I haven’t listened to any music for over a week. I can’t remember the last time I went a day without filling every quiet moment with background noise. But now it’s silent and I can’t bring myself to listen again. Lyrics from different songs continue to run through my head: “Black eyed angels swam with me”; “I think the thing you said was true, I’m going to die alone and sad.” But the thought of listening to music makes my head split at the temple. Melancholia. How cliché, I’ve hated most of the things I used to love lately. Except for the things I used to fear, now they seem manageable.

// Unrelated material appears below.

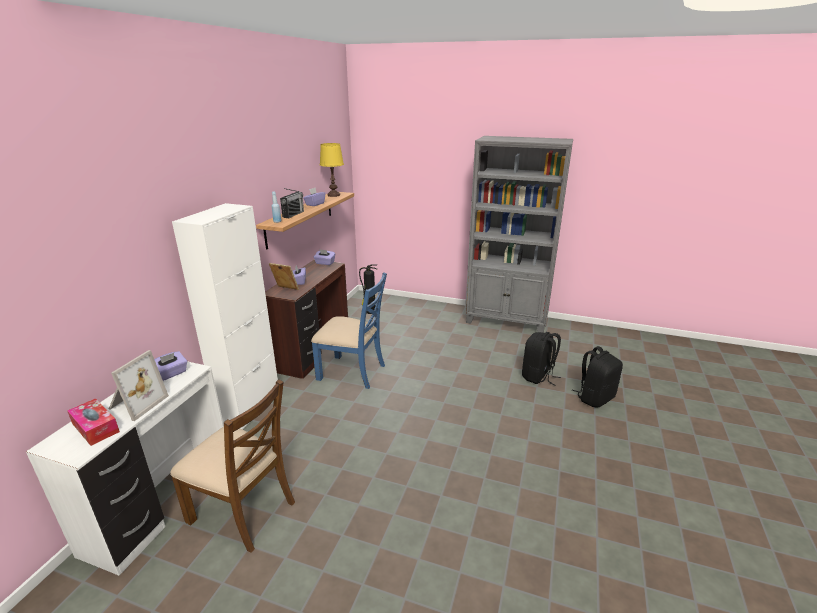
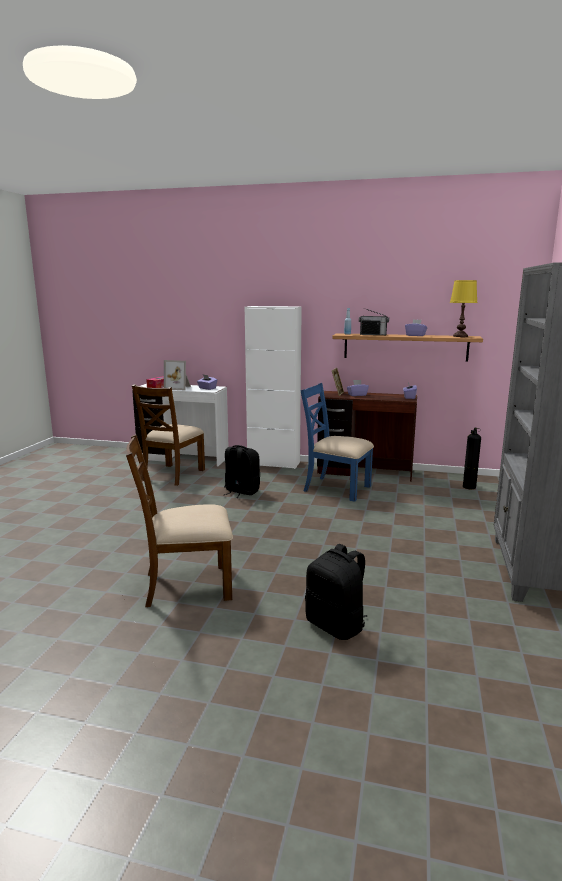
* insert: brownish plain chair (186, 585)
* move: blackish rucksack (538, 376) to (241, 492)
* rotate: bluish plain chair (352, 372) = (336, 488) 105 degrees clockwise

I’ve always thought of myself as an anxious person. Not “depressed”, just anxious. Big distinction: different medication, different symptoms. And up until now that would have been true. Or close enough that it wasn’t lying to tell myself that. But whatever has come back, the insomnia that has gripped me at night is one of rage and frustration. I used to scribble furiously in notebooks in the middle of the night, and now, instead, I want to scream and tear down the walls.
Melancholia. It hasn’t fully taken hold. The music will come back. I’ve already started to retreat into many of the things that I know well: novels, work, family, video games, and relentless activity that borders on a fear of repose. I’m still feeling hunger. That’s a good sign. But I have a taste for melancholia now, and it has a literal taste: the muddy paste that forms in your month while you sleep, that you can actually taste for a few moments once clarity returns, but before you can chase it away with water. That taste stays with me now.
I don’t know whether to lean in, in the hopes of pushing through to the other side. Or to ignore it, and starve it to death from a lack of attention that it desperately wants.